■ ABOUT THIS EXERCISE: Return every line of text from the entries below, unchanged and in the same order, without the pictures.
[THE INPUT Boundary: Start]
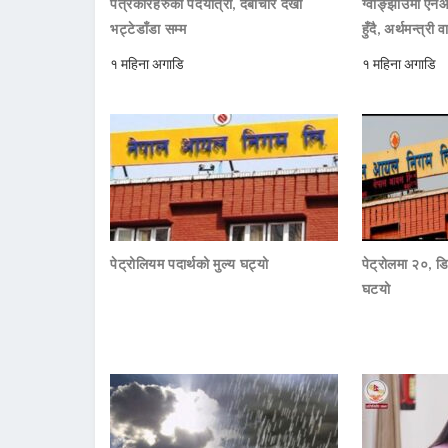
पत्रकारहरुको पदयात्रा, देबीचौर देखी
ग्वाङ्झाउमा ए
भट्टेडाँडा सम्म
हुँदै, अर्थमन्त्री व
१ महिना अगाडि
१ महिना अगाडि
पेट्रोलियम पदार्थको मुल्य घट्यो
पेट्रोलमा २०, डि
घटयो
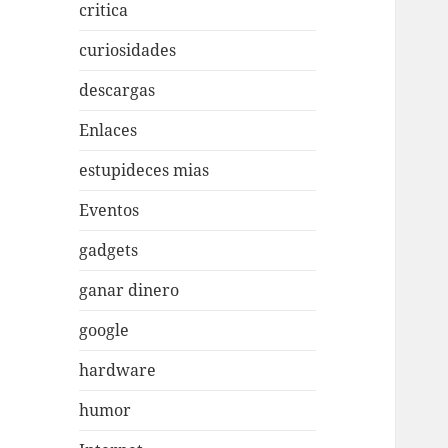
critica
curiosidades
descargas
Enlaces
estupideces mias
Eventos
gadgets
ganar dinero
google
hardware
humor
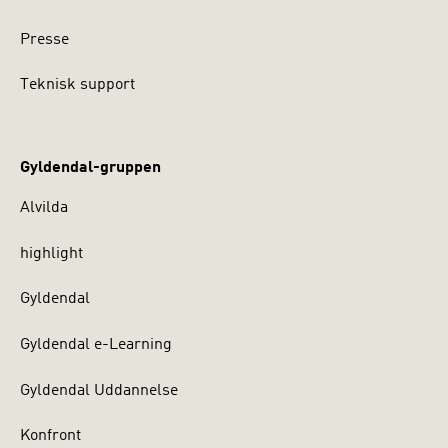
Presse
Teknisk support
Gyldendal-gruppen
Alvilda
highlight
Gyldendal
Gyldendal e-Learning
Gyldendal Uddannelse
Konfront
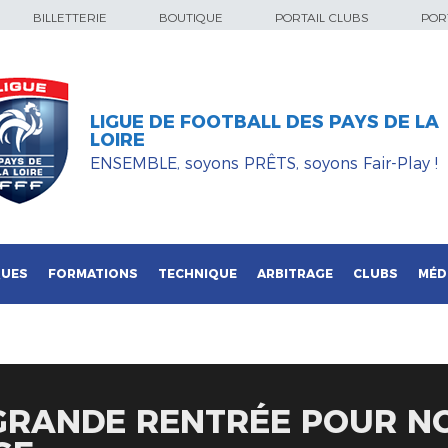
BILLETTERIE
BOUTIQUE
PORTAIL CLUBS
PORT
LIGUE DE FOOTBALL DES PAYS DE LA
LOIRE
ENSEMBLE, soyons PRÊTS, soyons Fair-Play !
QUES
FORMATIONS
TECHNIQUE
ARBITRAGE
CLUBS
MÉD
 GRANDE RENTRÉE POUR N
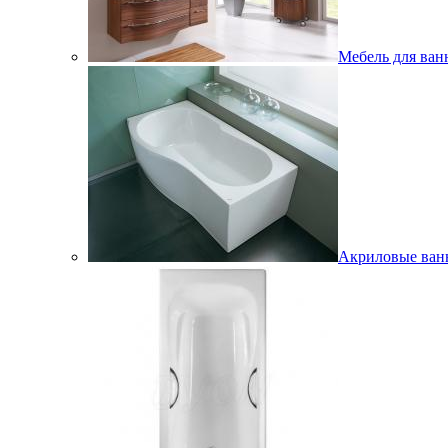
Мебель для ван
Акриловые ва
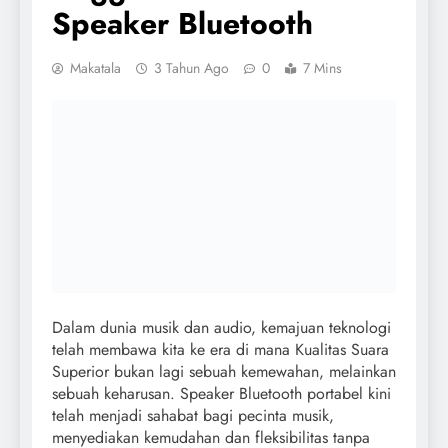
Speaker Bluetooth
Makatala
3 Tahun Ago
0
7 Mins
Dalam dunia musik dan audio, kemajuan teknologi
telah membawa kita ke era di mana Kualitas Suara
Superior bukan lagi sebuah kemewahan, melainkan
sebuah keharusan. Speaker Bluetooth portabel kini
telah menjadi sahabat bagi pecinta musik,
menyediakan kemudahan dan fleksibilitas tanpa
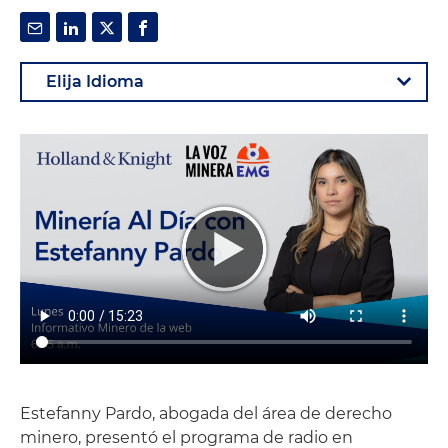
Estefanny Pardo, abogada del área de derecho
minero, presentó el programa de radio en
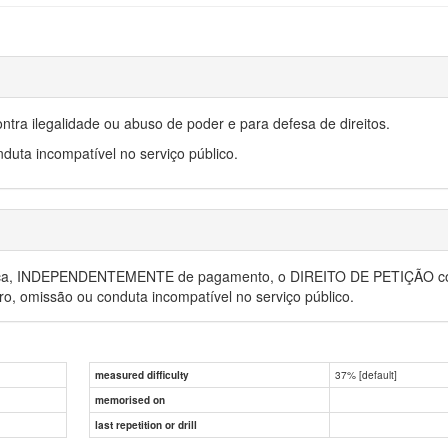
ra ilegalidade ou abuso de poder e para defesa de direitos.
ta incompatível no serviço público.
ica, INDEPENDENTEMENTE de pagamento, o DIREITO DE PETIÇÃO contra
omissão ou conduta incompatível no serviço público.
37% [default]
measured difficulty
memorised on
last repetition or drill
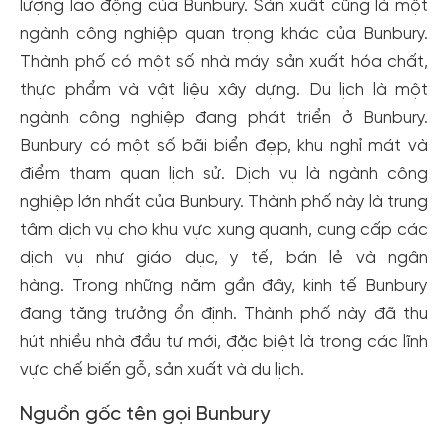
lượng lao động của Bunbury. Sản xuất cũng là một
ngành công nghiệp quan trọng khác của Bunbury.
Thành phố có một số nhà máy sản xuất hóa chất,
thực phẩm và vật liệu xây dựng. Du lịch là một
ngành công nghiệp đang phát triển ở Bunbury.
Bunbury có một số bãi biển đẹp, khu nghỉ mát và
điểm tham quan lịch sử. Dịch vụ là ngành công
nghiệp lớn nhất của Bunbury. Thành phố này là trung
tâm dịch vụ cho khu vực xung quanh, cung cấp các
dịch vụ như giáo dục, y tế, bán lẻ và ngân
hàng. Trong những năm gần đây, kinh tế Bunbury
đang tăng trưởng ổn định. Thành phố này đã thu
hút nhiều nhà đầu tư mới, đặc biệt là trong các lĩnh
vực chế biến gỗ, sản xuất và du lịch.
Nguồn gốc tên gọi Bunbury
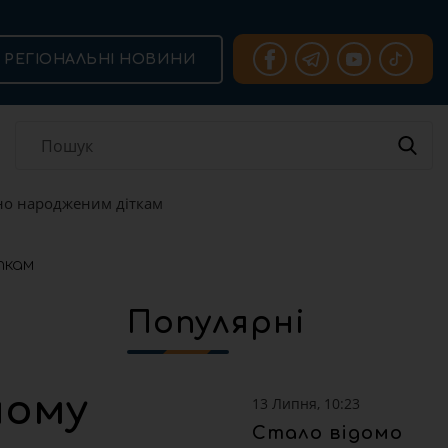
РЕГІОНАЛЬНІ НОВИНИ
но народженим діткам
Популярні
ному
13 Липня, 10:23
Стало відомо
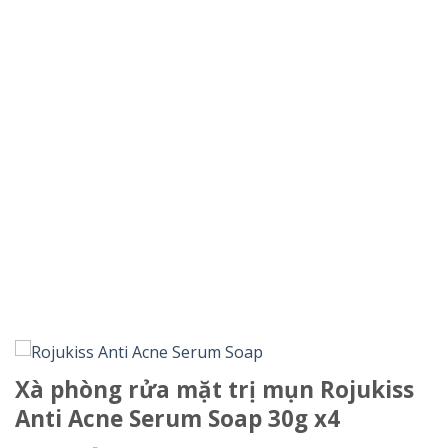
Xà phòng rửa mặt trị mụn Rojukiss
Anti Acne Serum Soap 30g x4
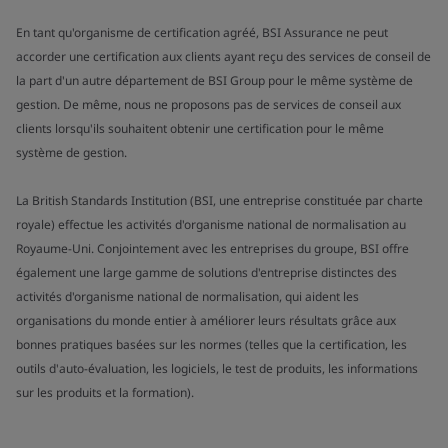
En tant qu'organisme de certification agréé, BSI Assurance ne peut
accorder une certification aux clients ayant reçu des services de conseil de
la part d'un autre département de BSI Group pour le même système de
gestion. De même, nous ne proposons pas de services de conseil aux
clients lorsqu'ils souhaitent obtenir une certification pour le même
système de gestion.
La British Standards Institution (BSI, une entreprise constituée par charte
royale) effectue les activités d'organisme national de normalisation au
Royaume-Uni. Conjointement avec les entreprises du groupe, BSI offre
également une large gamme de solutions d'entreprise distinctes des
activités d'organisme national de normalisation, qui aident les
organisations du monde entier à améliorer leurs résultats grâce aux
bonnes pratiques basées sur les normes (telles que la certification, les
outils d'auto-évaluation, les logiciels, le test de produits, les informations
sur les produits et la formation).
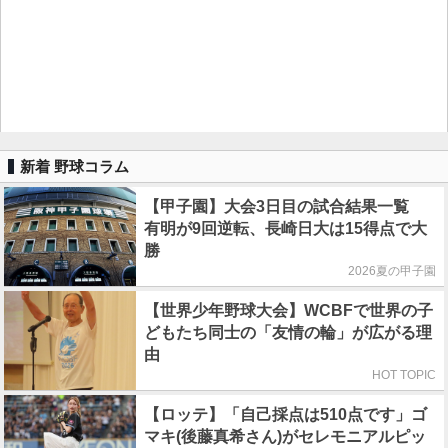
新着 野球コラム
【甲子園】大会3日目の試合結果一覧
有明が9回逆転、長崎日大は15得点で大
勝
2026夏の甲子園
【世界少年野球大会】WCBFで世界の子
どもたち同士の「友情の輪」が広がる理
由
HOT TOPIC
【ロッテ】「自己採点は510点です」ゴ
マキ(後藤真希さん)がセレモニアルピッ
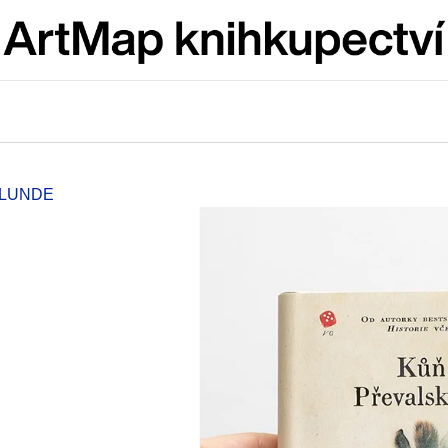
Co potřebujete najít?
HLEDAT
 LUNDE
Doporučujeme
ARTMAT KRABIČKA
VÝVAR
ARTMAT KRABIČKA
NEJEN ROMSK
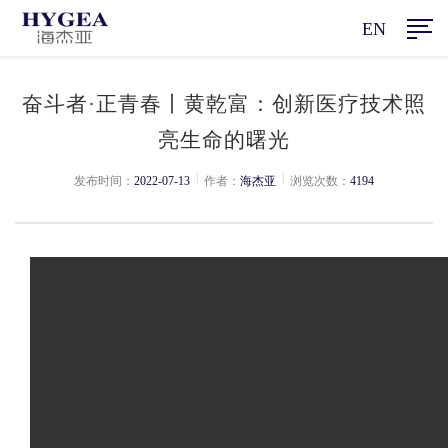
EN
奋斗者·正青春丨黄乾富：创新医疗技术照
亮生命的曙光
|
|
发布时间：
2022-07-13
作者：
海杰亚
浏览次数：
4194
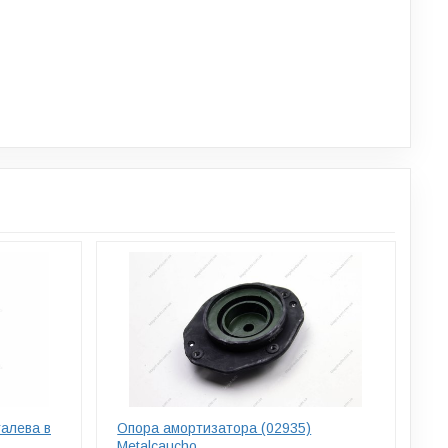
алева в
Опора амортизатора (02935)
Metalcaucho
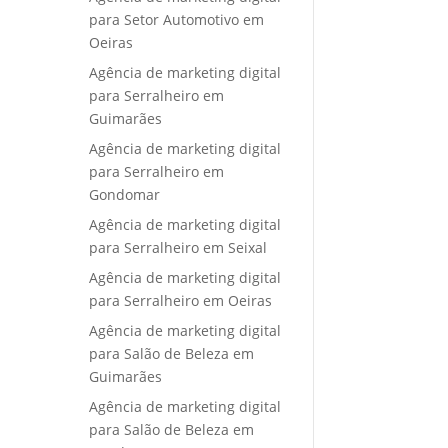
para Setor Automotivo em
Oeiras
Agência de marketing digital
para Serralheiro em
Guimarães
Agência de marketing digital
para Serralheiro em
Gondomar
Agência de marketing digital
para Serralheiro em Seixal
Agência de marketing digital
para Serralheiro em Oeiras
Agência de marketing digital
para Salão de Beleza em
Guimarães
Agência de marketing digital
para Salão de Beleza em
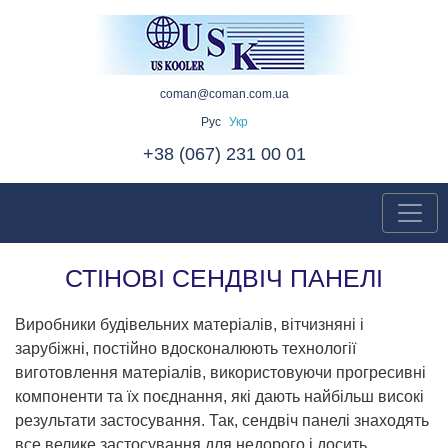
coman@coman.com.ua
Рус
Укр
+38 (067) 231 00 01
СТІНОВІ СЕНДВІЧ ПАНЕЛІ
Виробники будівельних матеріалів, вітчизняні і
зарубіжні, постійно вдосконалюють технології
виготовлення матеріалів, використовуючи прогресивні
компоненти та їх поєднання, які дають найбільш високі
результати застосування. Так, сендвіч панелі знаходять
все велике застосування для недорого і досить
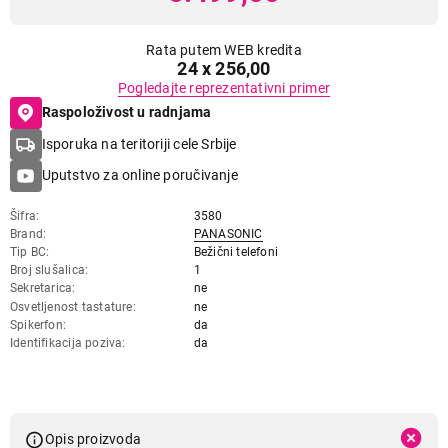
Rata putem WEB kredita
24 x 256,00
Pogledajte reprezentativni primer
Raspoloživost u radnjama
Isporuka na teritoriji cele Srbije
Uputstvo za online poručivanje
Šifra
3580
Brand
PANASONIC
Tip BC
Bežični telefoni
Broj slušalica
1
Sekretarica
ne
Osvetljenost tastature
ne
Spikerfon
da
Identifikacija poziva
da
Opis proizvoda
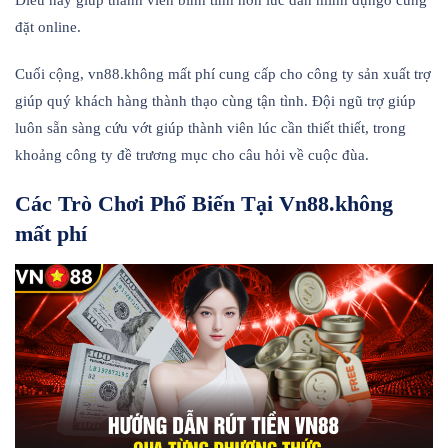
Điều này giúp thành viên bình tĩnh hơn lúc dấn mình đụng̀o cùng
đặt online.
Cuối cộng, vn88.không mất phí cung cấp cho công ty sản xuất trợ
giúp quý khách hàng thành thạo cùng tận tình. Đội ngũ trợ giúp
luôn sẵn sàng cứu vớt giúp thành viên lúc cần thiết thiết, trong
khoảng công ty đề trương mục cho câu hỏi về cuộc đùa.
Các Trò Chơi Phổ Biến Tại Vn88.không
mất phí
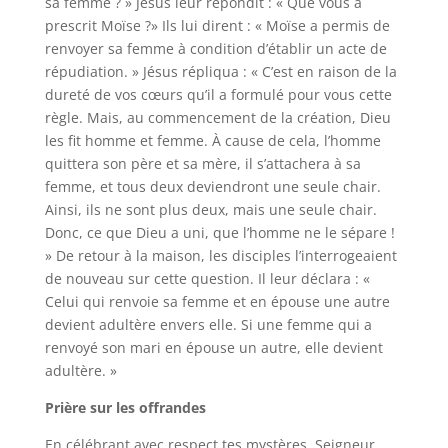
sa femme ? » Jésus leur répondit : « Que vous a
prescrit Moïse ?» Ils lui dirent : « Moïse a permis de
renvoyer sa femme à condition d’établir un acte de
répudiation. » Jésus répliqua : « C’est en raison de la
dureté de vos cœurs qu’il a formulé pour vous cette
règle. Mais, au commencement de la création, Dieu
les fit homme et femme. À cause de cela, l’homme
quittera son père et sa mère, il s’attachera à sa
femme, et tous deux deviendront une seule chair.
Ainsi, ils ne sont plus deux, mais une seule chair.
Donc, ce que Dieu a uni, que l’homme ne le sépare !
» De retour à la maison, les disciples l’interrogeaient
de nouveau sur cette question. Il leur déclara : «
Celui qui renvoie sa femme et en épouse une autre
devient adultère envers elle. Si une femme qui a
renvoyé son mari en épouse un autre, elle devient
adultère. »
Prière sur les offrandes
En célébrant avec respect tes mystères, Seigneur,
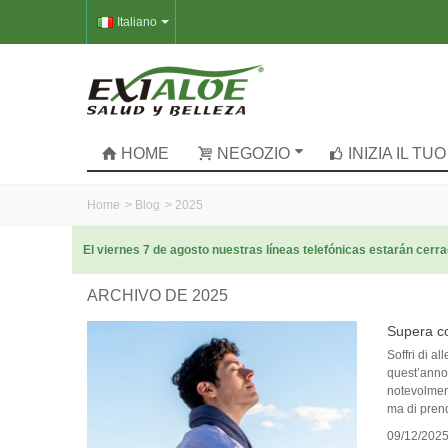
Italiano
HOME
NEGOZIO
INIZIA IL T
Home
>
Blog
>
2025
El viernes 7 de agosto nuestras líneas telefónicas estarán cer
ARCHIVO DE 2025
Supera co
Soffri di a
quest’anno 
notevolment
ma di prend
09/12/202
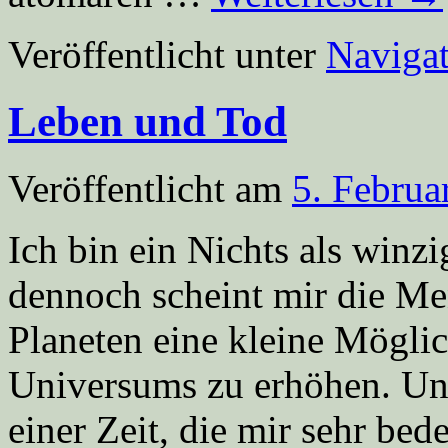
Veröffentlicht unter
Navigat
Leben und Tod
Veröffentlicht am
5. Februa
Ich bin ein Nichts als winz
dennoch scheint mir die Me
Planeten eine kleine Möglich
Universums zu erhöhen. Und
einer Zeit, die mir sehr b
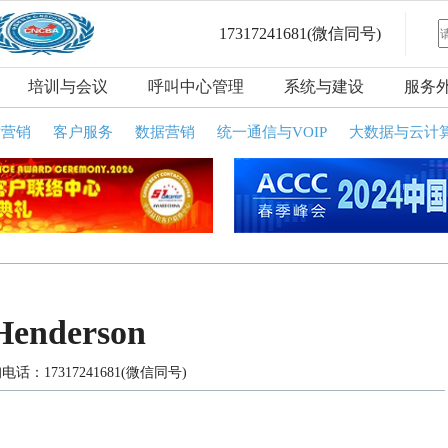
17317241681
(微信同号)
培训与会议
呼叫中心管理
系统与建设
服务
话营销
客户服务
数据营销
统一通信与VOIP
大数据与云计
Henderson
电话：17317241681(微信同号)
[THE INPUT Boundary: End]
■ OUTPUT BELOW:
पत्रकारहरुको पदयात्रा, देबीचौर देखी
ग्वाङ्झाउमा ए
भट्टेडाँडा सम्म
हुँदै, अर्थमन्त्री व
१ महिना अगाडि
१ महिना अगाडि
पेट्रोलियम पदार्थको मुल्य घट्यो
पेट्रोलमा २०, डि
घटयो
critica
curiosidades
descargas
Enlaces
estupideces mias
Eventos
gadgets
ganar dinero
google
hardware
humor
Presse
Teknisk support
Gyldendal-gruppen
Alvilda
highlight
Gyldendal
Gyldendal e-Learning
Gyldendal Uddannelse
Konfront
BILLETTERIE
BOUTIQUE
PORTAIL CLUBS
PORT
LIGUE DE FOOTBALL DES PAYS DE LA
LOIRE
ENSEMBLE, soyons PRÊTS, soyons Fair-Play !
QUES
FORMATIONS
TECHNIQUE
ARBITRAGE
CLUBS
MÉD
 GRANDE RENTRÉE POUR N
Мебель для ван
Акриловые ва
Speaker Bluetooth
Makatala
3 Tahun Ago
0
7 Mins
Dalam dunia musik dan audio, kemajuan teknologi
telah membawa kita ke era di mana Kualitas Suara
Superior bukan lagi sebuah kemewahan, melainkan
sebuah keharusan. Speaker Bluetooth portabel kini
telah menjadi sahabat bagi pecinta musik,
menyediakan kemudahan dan fleksibilitas tanpa
Estefanny Pardo, abogada del área de derecho
minero, presentó el programa de radio en
ra ilegalidade ou abuso de poder e para defesa de direitos.
ta incompatível no serviço público.
ica, INDEPENDENTEMENTE de pagamento, o DIREITO DE PETIÇÃO contra
omissão ou conduta incompatível no serviço público.
37% [default]
measured difficulty
memorised on
last repetition or drill
lượng lao động của Bunbury. Sản xuất cũng là một
ngành công nghiệp quan trọng khác của Bunbury.
Thành phố có một số nhà máy sản xuất hóa chất,
thực phẩm và vật liệu xây dựng. Du lịch là một
ngành công nghiệp đang phát triển ở Bunbury.
Bunbury có một số bãi biển đẹp, khu nghỉ mát và
điểm tham quan lịch sử. Dịch vụ là ngành công
nghiệp lớn nhất của Bunbury. Thành phố này là trung
tâm dịch vụ cho khu vực xung quanh, cung cấp các
dịch vụ như giáo dục, y tế, bán lẻ và ngân
hàng. Trong những năm gần đây, kinh tế Bunbury
đang tăng trưởng ổn định. Thành phố này đã thu
hút nhiều nhà đầu tư mới, đặc biệt là trong các lĩnh
vực chế biến gỗ, sản xuất và du lịch.
Nguồn gốc tên gọi Bunbury
РЕГІОНАЛЬНІ НОВИНИ
но народженим діткам
Популярні
ному
13 Липня, 10:23
Стало відомо
Xà phòng rửa mặt trị mụn Rojukiss
Anti Acne Serum Soap 30g x4
En tant qu'organisme de certification agréé, BSI Assurance ne peut
accorder une certification aux clients ayant reçu des services de conseil de
la part d'un autre département de BSI Group pour le même système de
gestion. De même, nous ne proposons pas de services de conseil aux
clients lorsqu'ils souhaitent obtenir une certification pour le même
système de gestion.
La British Standards Institution (BSI, une entreprise constituée par charte
royale) effectue les activités d'organisme national de normalisation au
Royaume-Uni. Conjointement avec les entreprises du groupe, BSI offre
également une large gamme de solutions d'entreprise distinctes des
activités d'organisme national de normalisation, qui aident les
organisations du monde entier à améliorer leurs résultats grâce aux
bonnes pratiques basées sur les normes (telles que la certification, les
outils d'auto-évaluation, les logiciels, le test de produits, les informations
sur les produits et la formation).
新着 野球コラム
【甲子園】大会3日目の試合結果一覧
有明が9回逆転、長崎日大は15得点で大
勝
2026夏の甲子園
【世界少年野球大会】WCBFで世界の子
どもたち同士の「友情の輪」が広がる理
由
HOT TOPIC
【ロッテ】「自己採点は510点です」ゴ
マキ(後藤真希さん)がセレモニアルピッ
Co potřebujete najít?
HLEDAT
 LUNDE
Doporučujeme
ARTMAT KRABIČKA
VÝVAR
ARTMAT KRABIČKA
NEJEN ROMSK
EN
奋斗者·正青春丨黄乾富：创新医疗技术照
亮生命的曙光
|
|
发布时间：
2022-07-13
作者：
海杰亚
浏览次数：
4194
алева в
Опора амортизатора (02935)
Metalcaucho
para Setor Automotivo em
Oeiras
Agência de marketing digital
para Serralheiro em
Guimarães
Agência de marketing digital
para Serralheiro em
Gondomar
Agência de marketing digital
para Serralheiro em Seixal
Agência de marketing digital
para Serralheiro em Oeiras
Agência de marketing digital
para Salão de Beleza em
Guimarães
Agência de marketing digital
para Salão de Beleza em
coman@coman.com.ua
Рус
Укр
+38 (067) 231 00 01
СТІНОВІ СЕНДВІЧ ПАНЕЛІ
Виробники будівельних матеріалів, вітчизняні і
зарубіжні, постійно вдосконалюють технології
виготовлення матеріалів, використовуючи прогресивні
компоненти та їх поєднання, які дають найбільш високі
результати застосування. Так, сендвіч панелі знаходять
все велике застосування для недорого і досить
Rata putem WEB kredita
24 x 256,00
Pogledajte reprezentativni primer
Raspoloživost u radnjama
Isporuka na teritoriji cele Srbije
Uputstvo za online poručivanje
Šifra
3580
Brand
PANASONIC
Tip BC
Bežični telefoni
Broj slušalica
1
Sekretarica
ne
Osvetljenost tastature
ne
Spikerfon
da
Identifikacija poziva
da
Opis proizvoda
Điều này giúp thành viên bình tĩnh hơn lúc dấn mình đụng̀o cùng
đặt online.
Cuối cộng, vn88.không mất phí cung cấp cho công ty sản xuất trợ
giúp quý khách hàng thành thạo cùng tận tình. Đội ngũ trợ giúp
luôn sẵn sàng cứu vớt giúp thành viên lúc cần thiết thiết, trong
khoảng công ty đề trương mục cho câu hỏi về cuộc đùa.
Các Trò Chơi Phổ Biến Tại Vn88.không
mất phí
sa femme ? » Jésus leur répondit : « Que vous a
prescrit Moïse ?» Ils lui dirent : « Moïse a permis de
renvoyer sa femme à condition d’établir un acte de
répudiation. » Jésus répliqua : « C’est en raison de la
dureté de vos cœurs qu’il a formulé pour vous cette
règle. Mais, au commencement de la création, Dieu
les fit homme et femme. À cause de cela, l’homme
quittera son père et sa mère, il s’attachera à sa
femme, et tous deux deviendront une seule chair.
Ainsi, ils ne sont plus deux, mais une seule chair.
Donc, ce que Dieu a uni, que l’homme ne le sépare !
» De retour à la maison, les disciples l’interrogeaient
de nouveau sur cette question. Il leur déclara : «
Celui qui renvoie sa femme et en épouse une autre
devient adultère envers elle. Si une femme qui a
renvoyé son mari en épouse un autre, elle devient
adultère. »
Prière sur les offrandes
En célébrant avec respect tes mystères, Seigneur,
Italiano
HOME
NEGOZIO
INIZIA IL T
Home
>
Blog
>
2025
El viernes 7 de agosto nuestras líneas telefónicas estarán cer
ARCHIVO DE 2025
Supera co
Soffri di a
quest’anno 
notevolment
ma di prend
09/12/202
Veröffentlicht unter
Navigat
Leben und Tod
Veröffentlicht am
5. Februa
Ich bin ein Nichts als winz
dennoch scheint mir die Me
Planeten eine kleine Möglich
Universums zu erhöhen. Und
einer Zeit, die mir sehr b
17317241681
(微信同号)
培训与会议
呼叫中心管理
系统与建设
服务
话营销
客户服务
数据营销
统一通信与VOIP
大数据与云计
Henderson
电话：17317241681(微信同号)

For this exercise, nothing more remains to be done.